Questions to answer:
1. List every remark that the blog post "Theater of Cruelty: Mistakes Were Made" below places inside parentheses.
2. In the post "Theater of Cruelty: Mistakes Were Made," what two things made it easy to give Nick the run by mistake?
3. Carry on the blog post "Theater of Cruelty: Mistakes Were Made" from its last sentence.

Extract provided:
────

Theater of Cruelty: Mistakes Were Made

by pjmcbride

You may be wondering why I called you here today (the specific reason, I mean–the general reason is that writers gotta write, I guess). Well, that would be because, um, {jamming hands in pockets and staring at the floor}, Nick, my good friend (right?) and co-worker (that, at least, is incontrovertible), insisted on it. This noble beast, who has suffered so much at my hands these past months, was given a run tonight that should have been given to another officer. That wasn’t the worst of it. That, in itself, was a mistake that was easy to make, since our car numbers are confusing and our computer software annoying.

────

Input data:

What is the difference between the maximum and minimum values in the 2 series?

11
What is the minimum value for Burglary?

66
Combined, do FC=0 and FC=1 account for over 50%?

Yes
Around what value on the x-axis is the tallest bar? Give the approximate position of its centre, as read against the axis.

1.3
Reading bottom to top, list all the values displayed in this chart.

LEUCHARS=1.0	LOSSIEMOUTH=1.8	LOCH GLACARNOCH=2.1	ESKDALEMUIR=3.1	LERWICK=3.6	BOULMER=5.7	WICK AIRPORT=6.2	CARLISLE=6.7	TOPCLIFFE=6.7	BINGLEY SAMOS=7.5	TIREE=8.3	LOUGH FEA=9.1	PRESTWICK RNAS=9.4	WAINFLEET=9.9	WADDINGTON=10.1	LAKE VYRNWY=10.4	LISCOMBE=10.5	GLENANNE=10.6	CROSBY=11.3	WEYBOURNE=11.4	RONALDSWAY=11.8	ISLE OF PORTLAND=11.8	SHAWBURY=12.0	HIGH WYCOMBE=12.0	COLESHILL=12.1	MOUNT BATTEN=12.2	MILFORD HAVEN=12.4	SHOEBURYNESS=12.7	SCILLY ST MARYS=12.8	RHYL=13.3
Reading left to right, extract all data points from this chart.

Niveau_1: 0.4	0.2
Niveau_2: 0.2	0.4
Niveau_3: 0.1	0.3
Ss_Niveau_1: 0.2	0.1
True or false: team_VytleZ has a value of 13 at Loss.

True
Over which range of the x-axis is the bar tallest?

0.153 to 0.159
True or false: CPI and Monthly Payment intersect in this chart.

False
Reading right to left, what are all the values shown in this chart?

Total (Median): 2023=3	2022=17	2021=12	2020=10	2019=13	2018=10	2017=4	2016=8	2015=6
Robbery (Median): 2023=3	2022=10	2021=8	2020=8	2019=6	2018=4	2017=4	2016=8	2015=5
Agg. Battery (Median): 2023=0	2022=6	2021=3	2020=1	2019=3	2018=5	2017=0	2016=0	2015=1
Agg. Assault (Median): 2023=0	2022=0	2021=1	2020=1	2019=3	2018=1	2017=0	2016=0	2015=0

────

Answers to the problems:
1.
- the specific reason, I mean–the general reason is that writers gotta write, I guess
- right?
- that, at least, is incontrovertible

2. The car numbers are confusing and the computer software is annoying.

3.
(Digression: And why must this be so? When I started, we used numbers like “Car 1” and “Car 17.” [Amusingly, there was no Car 13, which would have presumably been bad luck for somebody.] When we became computerized, they came up with these lengthy and convoluted numbers, like 2W210. “How else,” They said, “will we know which department is indicated?” Well, maybe by the radio channel they’re on? “And how else,” They continued, ignoring my objections, “will we know which shift is indicated?” Well, by what time of day it is, I’m guessing. End of digression.}

But I digress. (As indicated above.) The real problem was {I continue, brushing off a spider–or something–I have the lights off in here–that was crawling on my hand} that, although I realized I’d made a mistake right after having done so, I did not correct the mistake, tell Nick to disregard, and send the other officer. No, I let him go ahead on, and take a harassment report unnecessarily (unaware that he was himself being harassed). And why? To preserve the myth of dispatcher infallibility. Yes, up until this  moment, officers believed that we were  perfect, although the 911-calling public could have told them differently. So, not only were mistakes made, there was also a cover-up!

At any rate, I eventually felt guilty and apologized to the thus-overworked Nick via private message, but he, seizing the opportunity in his pointed teeth, stated that he would accept nothing less than a public (well, semi-public–my readership is small and select) apology here. So here you are, and I have a sneaking suspicion you’ve been staying up waiting to read it.

Other stuff:

–Officer’s disposition on a run: “I removed the pillows from the traffic lane.” Nothing like a relaxing nap on the expressway.

–Man with a gun run: “Suspect is in a red van with “For Sale” on the side.” Buy my van or I’ll shoot!

Remember I said someone brought a bag of corn in to Dispatch? Tonight I saw four more bags. How is this happening?